→ **PROBLEM DETAILS**
Leave the pictures out and write out exactly the lines from the top of the entries through the line containing "Freedom Boat Club".
********************
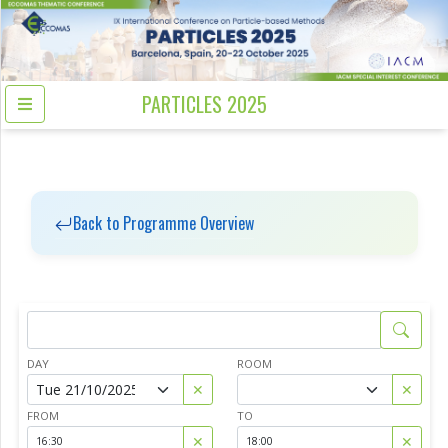
PARTICLES 2025
Back to Programme Overview
DAY
ROOM
✕
✕
FROM
TO
✕
✕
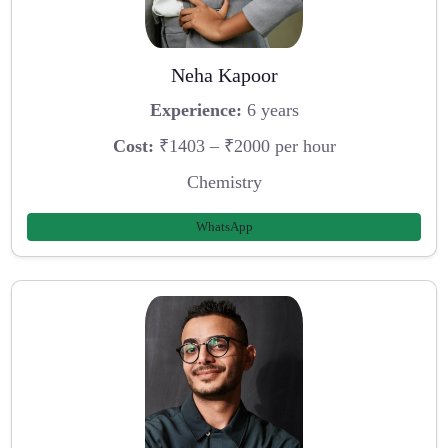
Neha Kapoor
Experience:
6 years
Cost:
₹1403 – ₹2000 per hour
Chemistry
WhatsApp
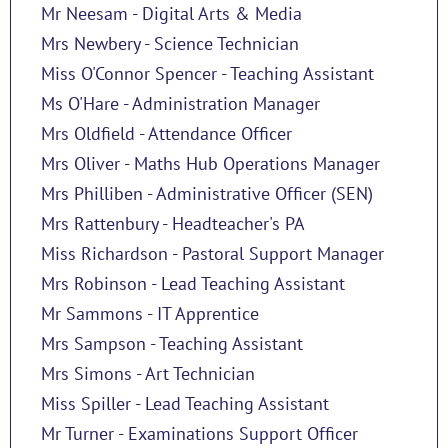
Mr Neesam - Digital Arts & Media
Mrs Newbery - Science Technician
Miss O'Connor Spencer - Teaching Assistant
Ms O'Hare - Administration Manager
Mrs Oldfield - Attendance Officer
Mrs Oliver - Maths Hub Operations Manager
Mrs Philliben - Administrative Officer (SEN)
Mrs Rattenbury - Headteacher's PA
Miss Richardson - Pastoral Support Manager
Mrs Robinson - Lead Teaching Assistant
Mr Sammons - IT Apprentice
Mrs Sampson - Teaching Assistant
Mrs Simons - Art Technician
Miss Spiller - Lead Teaching Assistant
Mr Turner - Examinations Support Officer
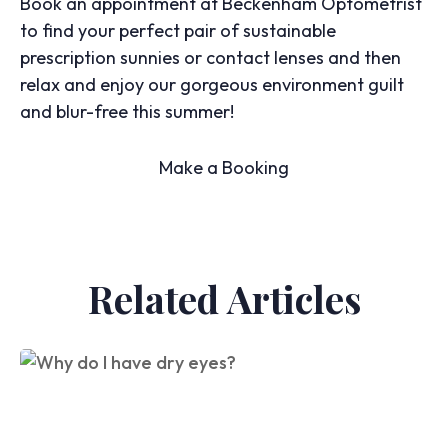
Book an appointment at Beckenham Optometrist
to find your perfect pair of sustainable
prescription sunnies or contact lenses and then
relax and enjoy our gorgeous environment guilt
and blur-free this summer!
Make a Booking
Related Articles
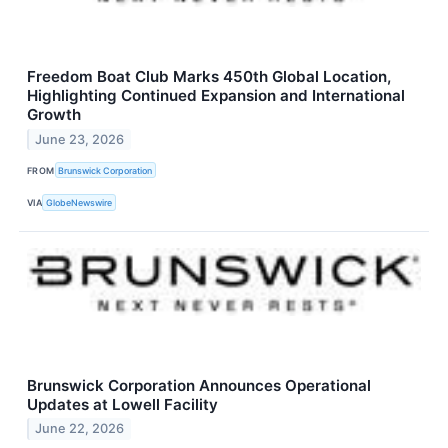
Freedom Boat Club Marks 450th Global Location,
Highlighting Continued Expansion and International
Growth
June 23, 2026
FROM
Brunswick Corporation
VIA
GlobeNewswire
Brunswick Corporation Announces Operational
Updates at Lowell Facility
June 22, 2026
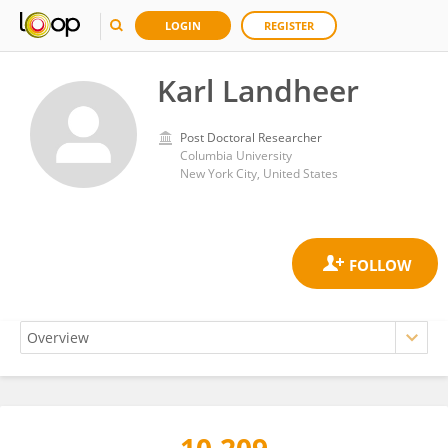
LOGIN
REGISTER
Karl Landheer
Post Doctoral Researcher
Columbia University
New York City, United States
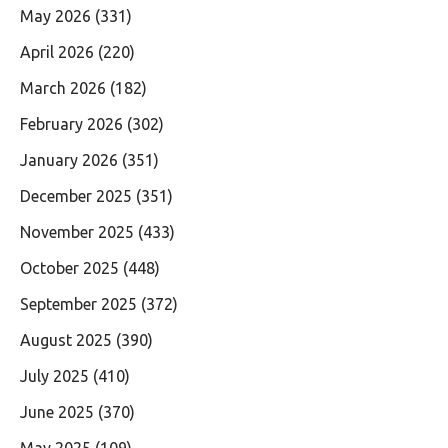
May 2026
(331)
April 2026
(220)
March 2026
(182)
February 2026
(302)
January 2026
(351)
December 2025
(351)
November 2025
(433)
October 2025
(448)
September 2025
(372)
August 2025
(390)
July 2025
(410)
June 2025
(370)
May 2025
(109)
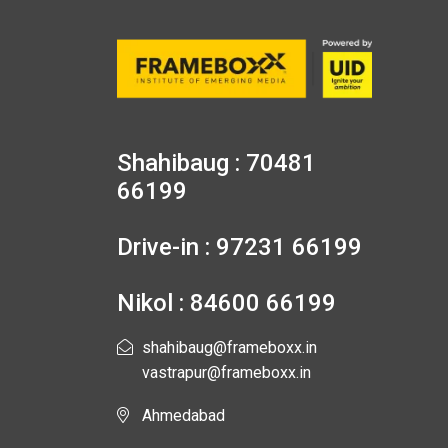
Shahibaug : 70481
66199
Drive-in : 97231 66199
Nikol : 84600 66199
shahibaug@frameboxx.in
vastrapur@frameboxx.in
Ahmedabad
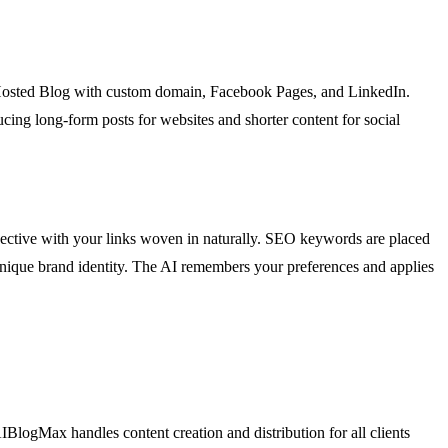
Hosted Blog with custom domain, Facebook Pages, and LinkedIn.
cing long-form posts for websites and shorter content for social
rspective with your links woven in naturally. SEO keywords are placed
wn unique brand identity. The AI remembers your preferences and applies
IBlogMax handles content creation and distribution for all clients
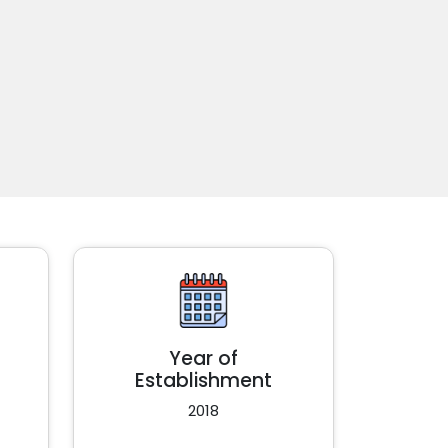
Year of
Establishment
2018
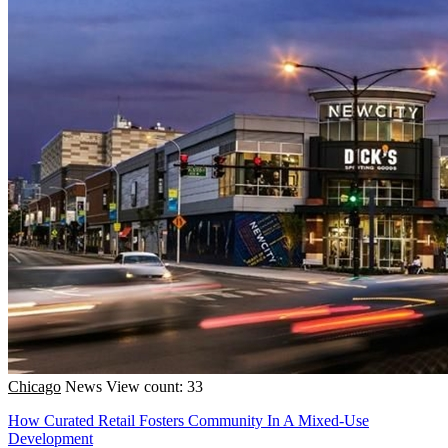
Chicago
News
View count: 33
How Curated Retail Fosters Community In A Mixed-Use
Development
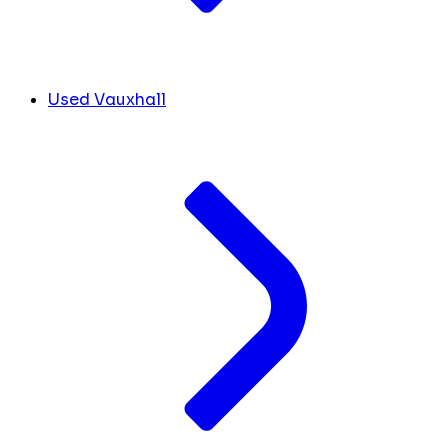
Used Vauxhall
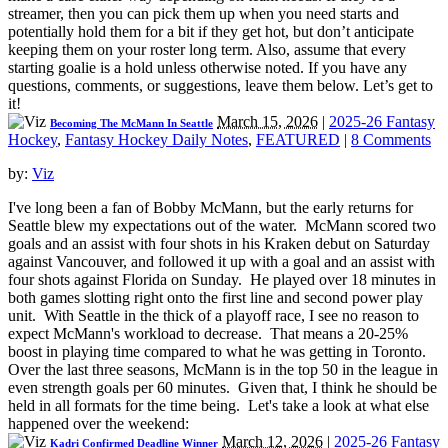
streamer, then you can pick them up when you need starts and
potentially hold them for a bit if they get hot, but don’t anticipate
keeping them on your roster long term. Also, assume that every
starting goalie is a hold unless otherwise noted. If you have any
questions, comments, or suggestions, leave them below. Let’s get to
it!
March 15, 2026
|
2025-26 Fantasy
Becoming The McMann In Seattle
Hockey
,
Fantasy Hockey Daily Notes
,
FEATURED
|
8 Comments
by:
Viz
I've long been a fan of Bobby McMann, but the early returns for
Seattle blew my expectations out of the water. McMann scored two
goals and an assist with four shots in his Kraken debut on Saturday
against Vancouver, and followed it up with a goal and an assist with
four shots against Florida on Sunday. He played over 18 minutes in
both games slotting right onto the first line and second power play
unit. With Seattle in the thick of a playoff race, I see no reason to
expect McMann's workload to decrease. That means a 20-25%
boost in playing time compared to what he was getting in Toronto.
Over the last three seasons, McMann is in the top 50 in the league in
even strength goals per 60 minutes. Given that, I think he should be
held in all formats for the time being. Let's take a look at what else
happened over the weekend:
March 12, 2026
|
2025-26 Fantasy
Kadri Confirmed Deadline Winner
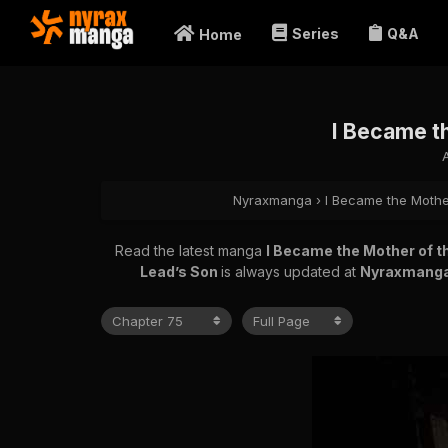
Series
Q&A
Home
I Became t
Nyraxmanga
›
I Became the Mothe
Read the latest manga
I Became the Mother of t
Lead’s Son
is always updated at
Nyraxmang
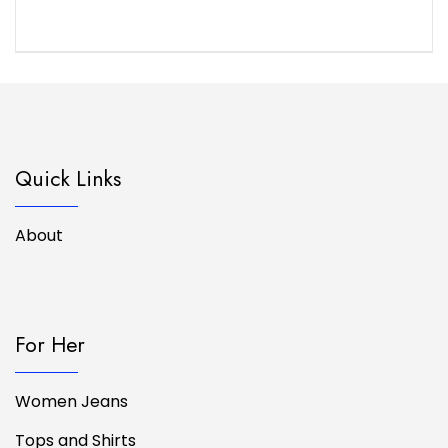
Quick Links
About
For Her
Women Jeans
Tops and Shirts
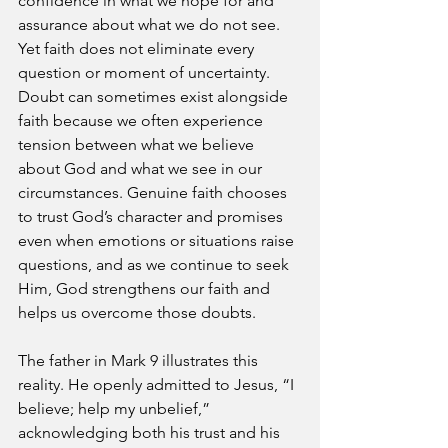
confidence in what we hope for and 
assurance about what we do not see. 
Yet faith does not eliminate every 
question or moment of uncertainty. 
Doubt can sometimes exist alongside 
faith because we often experience 
tension between what we believe 
about God and what we see in our 
circumstances. Genuine faith chooses 
to trust God’s character and promises 
even when emotions or situations raise 
questions, and as we continue to seek 
Him, God strengthens our faith and 
helps us overcome those doubts.
The father in Mark 9 illustrates this 
reality. He openly admitted to Jesus, “I 
believe; help my unbelief,” 
acknowledging both his trust and his 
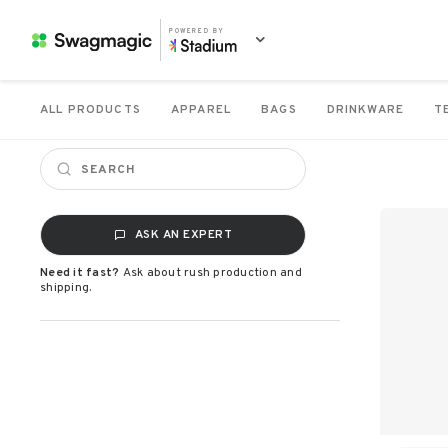
POWERED BY
ALL PRODUCTS
APPAREL
BAGS
DRINKWARE
T
ASK AN EXPERT
Need it fast?
Ask about rush production and
shipping.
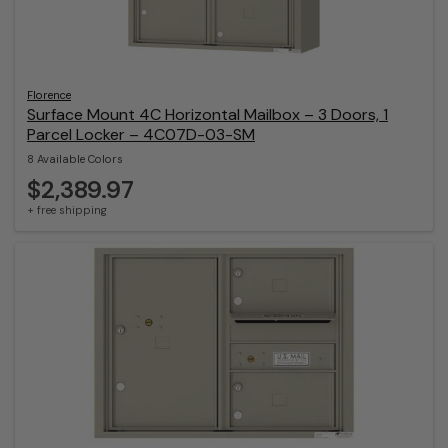
Florence
Surface Mount 4C Horizontal Mailbox – 3 Doors, 1
Parcel Locker – 4C07D-03-SM
8 Available Colors
$2,389.97
+ free shipping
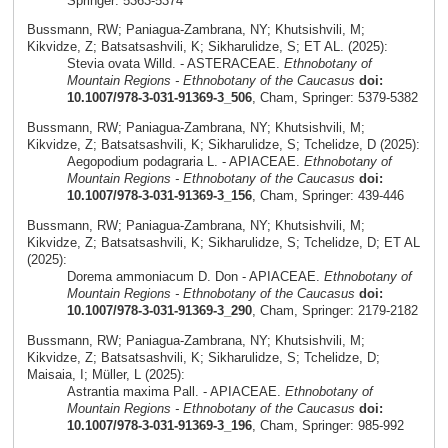
Springer: 5363-5374
Bussmann, RW; Paniagua-Zambrana, NY; Khutsishvili, M;
Kikvidze, Z; Batsatsashvili, K; Sikharulidze, S; ET AL. (2025):
Stevia ovata Willd. - ASTERACEAE.
Ethnobotany of
Mountain Regions - Ethnobotany of the Caucasus
doi:
10.1007/978-3-031-91369-3_506
, Cham, Springer: 5379-5382
Bussmann, RW; Paniagua-Zambrana, NY; Khutsishvili, M;
Kikvidze, Z; Batsatsashvili, K; Sikharulidze, S; Tchelidze, D (2025):
Aegopodium podagraria L. - APIACEAE.
Ethnobotany of
Mountain Regions - Ethnobotany of the Caucasus
doi:
10.1007/978-3-031-91369-3_156
, Cham, Springer: 439-446
Bussmann, RW; Paniagua-Zambrana, NY; Khutsishvili, M;
Kikvidze, Z; Batsatsashvili, K; Sikharulidze, S; Tchelidze, D; ET AL
(2025):
Dorema ammoniacum D. Don - APIACEAE.
Ethnobotany of
Mountain Regions - Ethnobotany of the Caucasus
doi:
10.1007/978-3-031-91369-3_290
, Cham, Springer: 2179-2182
Bussmann, RW; Paniagua-Zambrana, NY; Khutsishvili, M;
Kikvidze, Z; Batsatsashvili, K; Sikharulidze, S; Tchelidze, D;
Maisaia, I; Müller, L (2025):
Astrantia maxima Pall. - APIACEAE.
Ethnobotany of
Mountain Regions - Ethnobotany of the Caucasus
doi:
10.1007/978-3-031-91369-3_196
, Cham, Springer: 985-992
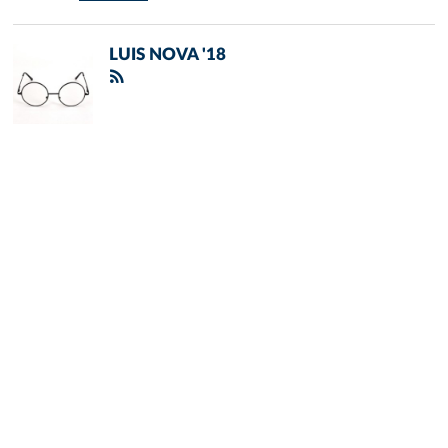
LUIS NOVA '18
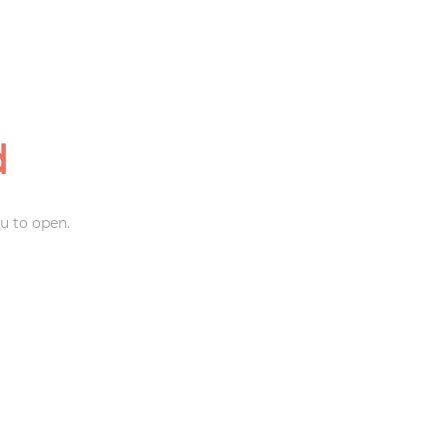
d
u to open.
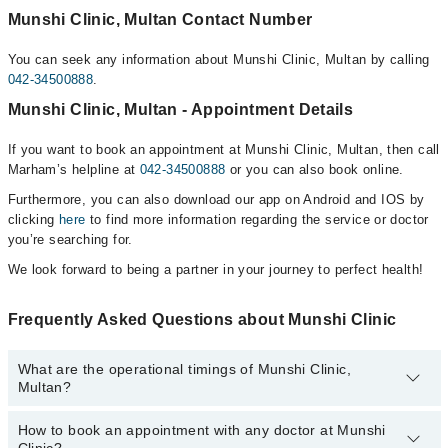
Munshi Clinic, Multan Contact Number
You can seek any information about Munshi Clinic, Multan by calling
042-34500888
.
Munshi Clinic, Multan - Appointment Details
If you want to book an appointment at Munshi Clinic, Multan, then call
Marham’s helpline at
042-34500888
or you can also book online.
Furthermore, you can also download our app on Android and IOS by
clicking
here
to find more information regarding the service or doctor
you’re searching for.
We look forward to being a partner in your journey to perfect health!
Frequently Asked Questions about Munshi Clinic
What are the operational timings of Munshi Clinic,
Multan?
How to book an appointment with any doctor at Munshi
The operational timings of Munshi Clinic may vary by department.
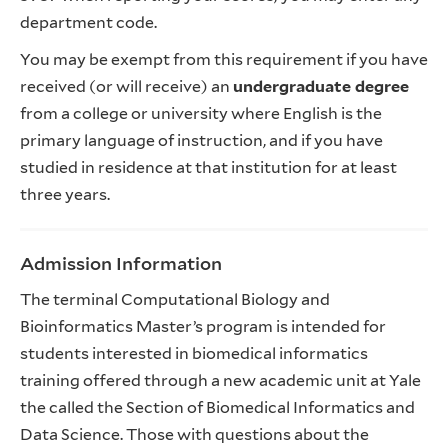
department code.
You may be exempt from this requirement if you have
received (or will receive) an
undergraduate degree
from a college or university where English is the
primary language of instruction, and if you have
studied in residence at that institution for at least
three years.
Admission Information
The terminal Computational Biology and
Bioinformatics Master’s program is intended for
students interested in biomedical informatics
training offered through a new academic unit at Yale
the called the Section of Biomedical Informatics and
Data Science. Those with questions about the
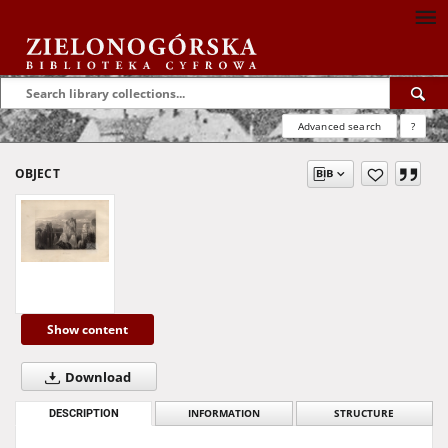
Advanced search
?
OBJECT
Show content
Download
DESCRIPTION
INFORMATION
STRUCTURE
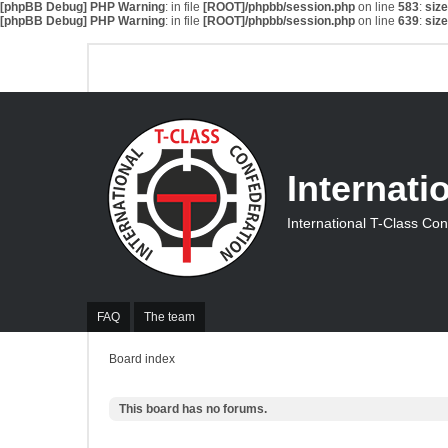
[phpBB Debug] PHP Warning
: in file
[ROOT]/phpbb/session.php
on line
583
:
siz
[phpBB Debug] PHP Warning
: in file
[ROOT]/phpbb/session.php
on line
639
:
siz
Internati
International T-Class Co
FAQ
The team
Board index
This board has no forums.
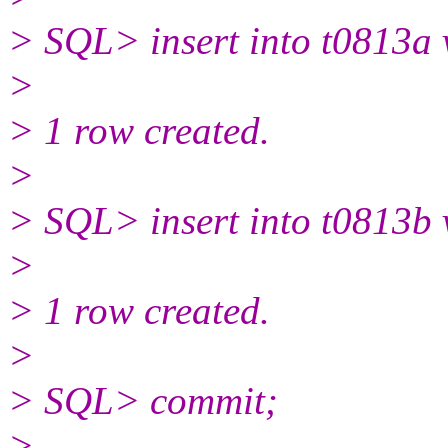
> SQL> insert into t0813a 
>
> 1 row created.
>
> SQL> insert into t0813b 
>
> 1 row created.
>
> SQL> commit;
>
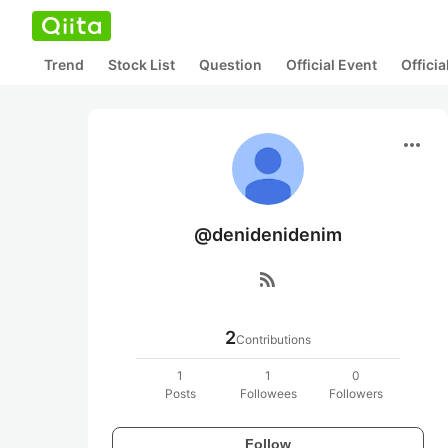
Trend
Stock List
Question
Official Event
Offici
more_horiz
@denidenidenim
rss_feed
2
Contributions
1
1
0
Posts
Followees
Followers
Follow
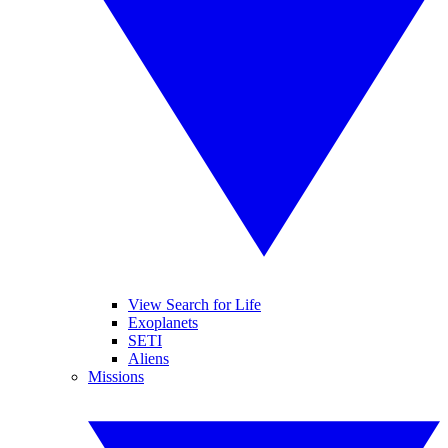
View Search for Life
Exoplanets
SETI
Aliens
Missions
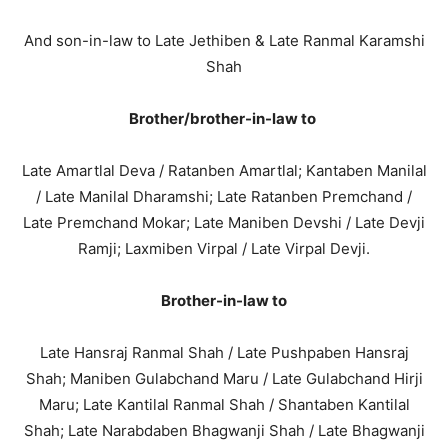
And son-in-law to Late Jethiben & Late Ranmal Karamshi
Shah
Brother/brother-in-law to
Late Amartlal Deva / Ratanben Amartlal; Kantaben Manilal
/ Late Manilal Dharamshi; Late Ratanben Premchand /
Late Premchand Mokar; Late Maniben Devshi / Late Devji
Ramji; Laxmiben Virpal / Late Virpal Devji.
Brother-in-law to
Late Hansraj Ranmal Shah / Late Pushpaben Hansraj
Shah; Maniben Gulabchand Maru / Late Gulabchand Hirji
Maru; Late Kantilal Ranmal Shah / Shantaben Kantilal
Shah; Late Narabdaben Bhagwanji Shah / Late Bhagwanji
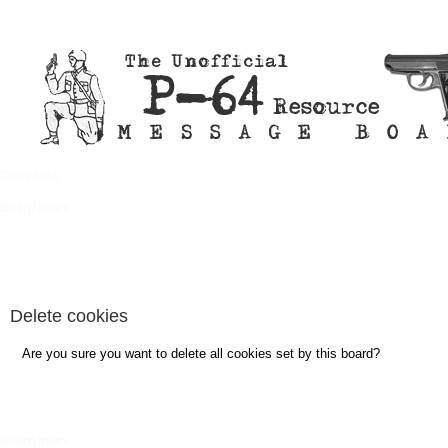
Quick links
FAQ
Board index
Delete cookies
Are you sure you want to delete all cookies set by this board?
Board index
********************
→ **RESULT**
PARTICLES 2025
Back to Programme Overview
DAY
ROOM
✕
✕
FROM
TO
✕
✕
Neha Kapoor
Experience:
6 years
Cost:
₹1403 – ₹2000 per hour
Chemistry
WhatsApp
Mr Neesam - Digital Arts & Media
Mrs Newbery - Science Technician
Miss O'Connor Spencer - Teaching Assistant
Ms O'Hare - Administration Manager
Mrs Oldfield - Attendance Officer
Mrs Oliver - Maths Hub Operations Manager
Mrs Philliben - Administrative Officer (SEN)
Mrs Rattenbury - Headteacher's PA
Miss Richardson - Pastoral Support Manager
Mrs Robinson - Lead Teaching Assistant
Mr Sammons - IT Apprentice
Mrs Sampson - Teaching Assistant
Mrs Simons - Art Technician
Miss Spiller - Lead Teaching Assistant
Mr Turner - Examinations Support Officer
Book an appointment at Beckenham Optometrist
to find your perfect pair of sustainable
prescription sunnies or contact lenses and then
relax and enjoy our gorgeous environment guilt
and blur-free this summer!
Make a Booking
Related Articles
Freedom Boat Club Marks 450th Global Location,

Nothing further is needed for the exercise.